DATA TO PROCESS
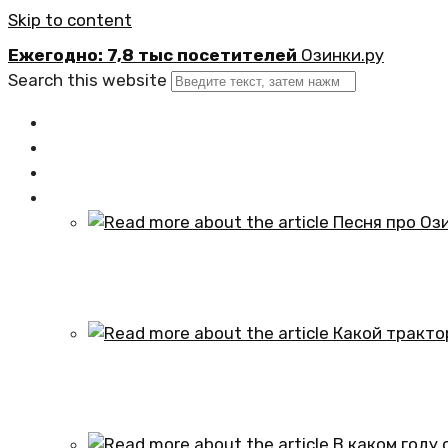
Skip to content
Ежегодно: 7,8 тыс посетителей
Озинки.ру
Search this website
Главная
Новости
Официально
Статьи
Песня про Озинки Саратовской обл
01.10.2024
Какой трактор установлен в честь
01.10.2024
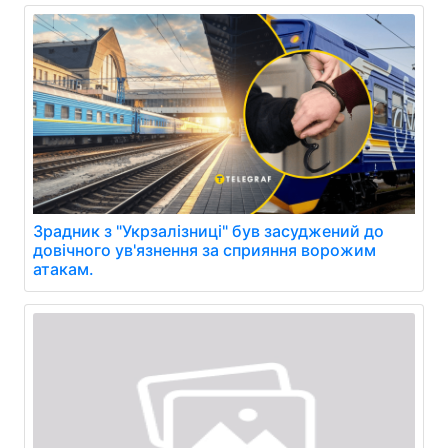
Зрадник з "Укрзалізниці" був засуджений до
довічного ув'язнення за сприяння ворожим
атакам.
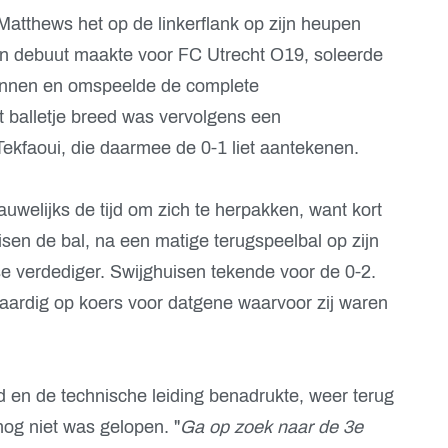
atthews het op de linkerflank op zijn heupen
ijn debuut maakte voor FC Utrecht O19, soleerde
binnen en omspeelde de complete
 balletje breed was vervolgens een
ekfaoui, die daarmee de 0-1 liet aantekenen.
uwelijks de tijd om zich te herpakken, want kort
en de bal, na een matige terugspeelbal op zijn
 verdediger. Swijghuisen tekende voor de 0-2.
ardig op koers voor datgene waarvoor zij waren
 en de technische leiding benadrukte, weer terug
nog niet was gelopen. "
Ga op zoek naar de 3e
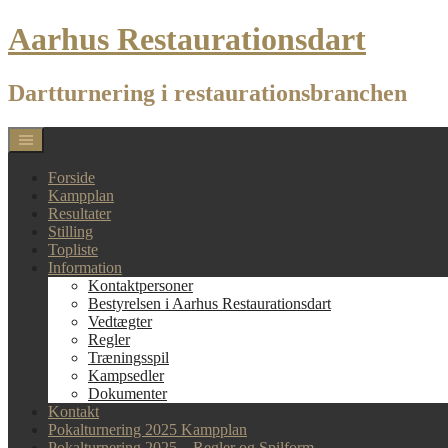
Skip
Aarhus Restaurationsdart
to
content
Dartturnering i restaurationsbranchen
Forside
Kampplan
Resultater
Stilling
Topliste
Information
Kontaktpersoner
Bestyrelsen i Aarhus Restaurationsdart
Vedtægter
Regler
Træningsspil
Kampsedler
Dokumenter
Kontakt
Pokalturnering 2025 Kampplan
Pokalturnering 2025 – Regler og Spilform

REQUIRED WORK
Reproduce the lines of the material starting with the line that contains "був засуджений до" and going on through the end of the material, both ends included, leaving the pictures out of your answer.

THE ANSWER
Зрадник з "Укрзалізниці" був засуджений до
довічного ув'язнення за сприяння ворожим
атакам.
atthews het op de linkerflank op zijn heupen
ijn debuut maakte voor FC Utrecht O19, soleerde
binnen en omspeelde de complete
 balletje breed was vervolgens een
ekfaoui, die daarmee de 0-1 liet aantekenen.
uwelijks de tijd om zich te herpakken, want kort
en de bal, na een matige terugspeelbal op zijn
 verdediger. Swijghuisen tekende voor de 0-2.
ardig op koers voor datgene waarvoor zij waren
 en de technische leiding benadrukte, weer terug
nog niet was gelopen. "
Ga op zoek naar de 3e
Skip
Aarhus Restaurationsdart
to
content
Dartturnering i restaurationsbranchen
Forside
Kampplan
Resultater
Stilling
Topliste
Information
Kontaktpersoner
Bestyrelsen i Aarhus Restaurationsdart
Vedtægter
Regler
Træningsspil
Kampsedler
Dokumenter
Kontakt
Pokalturnering 2025 Kampplan
Pokalturnering 2025 – Regler og Spilform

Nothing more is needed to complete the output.